Food and Drug Administration approves Alzheimer’s drug that slowed cognitive decline in clinical trial

CHARLESTON — More than 6.5 million people in the U.S. suffer from Alzheimer’s disease. The irreversible disease destroys memory, thinking skills, and eventually the ability to carry out simple tasks.

Neurologists at CAMC will soon have a new tool to help treat Alzheimer’s.

The Food and Drug Administration (FDA), Jan. 6, granted accelerated approval for the Alzheimer’s drug lecanemab.

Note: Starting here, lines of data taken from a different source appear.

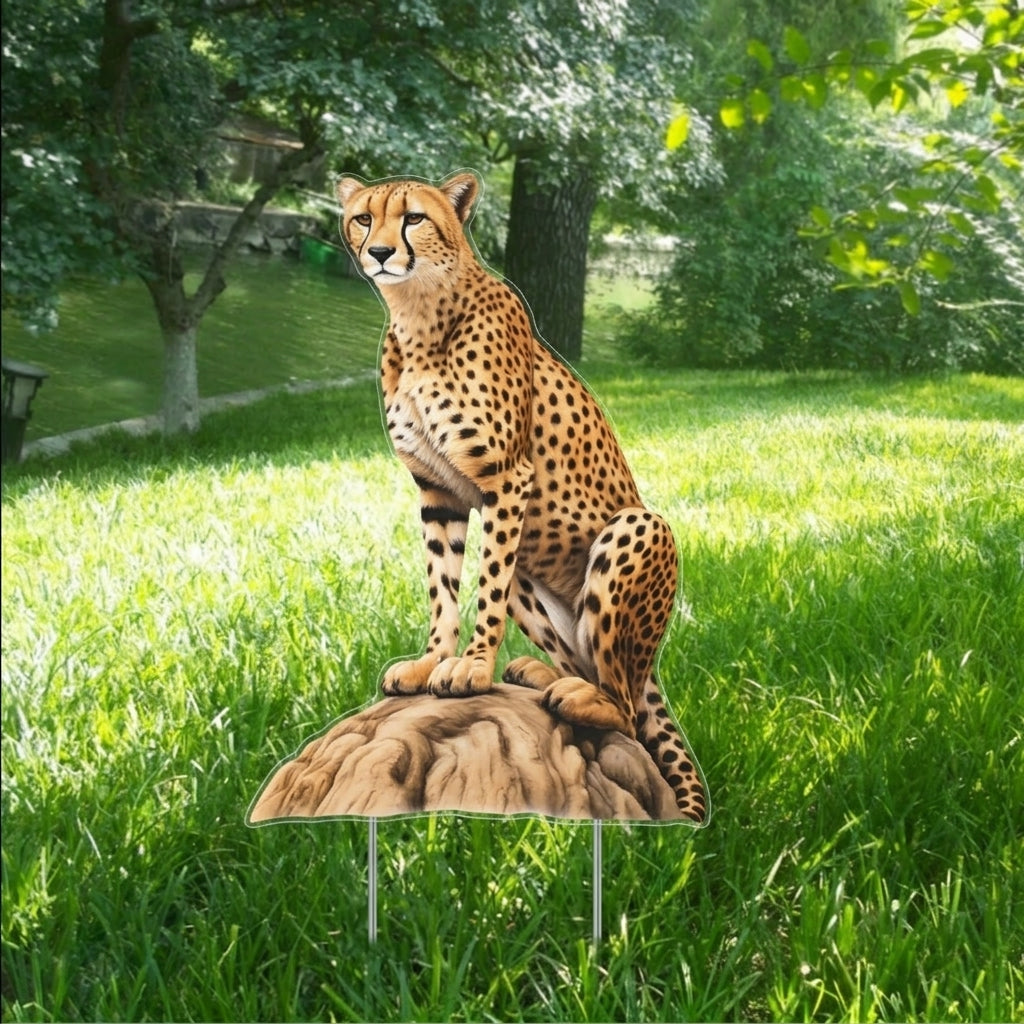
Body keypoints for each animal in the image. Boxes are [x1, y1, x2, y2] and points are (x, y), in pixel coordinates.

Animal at [336, 171, 707, 823]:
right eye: (362, 218)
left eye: (413, 218)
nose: (379, 252)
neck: (419, 315)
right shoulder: (438, 491)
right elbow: (443, 588)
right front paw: (433, 660)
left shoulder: (507, 478)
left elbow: (483, 587)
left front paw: (471, 667)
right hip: (533, 585)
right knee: (584, 666)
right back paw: (541, 676)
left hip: (637, 527)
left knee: (626, 710)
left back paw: (579, 697)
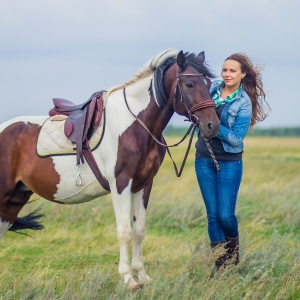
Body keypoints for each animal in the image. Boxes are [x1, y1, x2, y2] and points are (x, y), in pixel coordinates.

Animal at [0, 48, 219, 288]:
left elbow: (139, 230)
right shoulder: (121, 184)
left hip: (15, 199)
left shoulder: (143, 185)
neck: (136, 124)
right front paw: (128, 279)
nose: (213, 125)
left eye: (209, 84)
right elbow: (125, 231)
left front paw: (142, 276)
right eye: (189, 84)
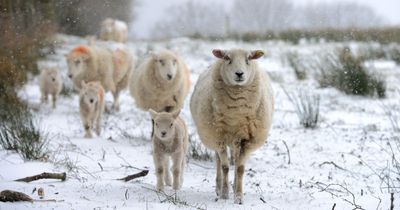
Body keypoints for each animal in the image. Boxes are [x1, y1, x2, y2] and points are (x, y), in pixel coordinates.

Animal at [189, 48, 274, 203]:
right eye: (227, 58)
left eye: (248, 59)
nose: (239, 73)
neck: (235, 112)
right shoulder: (219, 138)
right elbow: (224, 167)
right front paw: (224, 194)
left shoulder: (247, 140)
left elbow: (240, 168)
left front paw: (238, 197)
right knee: (218, 160)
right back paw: (219, 188)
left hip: (236, 140)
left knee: (235, 159)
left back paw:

The FDA’s approval comes after clinical trial results published in November indicated that lecanemab slows cognitive decline somewhat in people with mild impairment due to Alzheimer’s disease. It will be sold under the name Leqembi.

Lecanemab is a monoclonal antibody that targets a protein called amyloid which builds up on the brain in people with Alzheimer’s. The antibody is administered intravenously every two weeks in doses determined by a patient’s body weight with 10 milligrams given per kilogram.

The Alzheimer’s Support Group meets the second Tuesday of every month 6 to 7:30 p.m. at CAMC General Hospital (501 Morris St. Charleston), Conference Room 101/102 (adjacent to the main lobby). It is led by Dr. Adel Aziz, CAMC Neurologist, and is free and open to the public.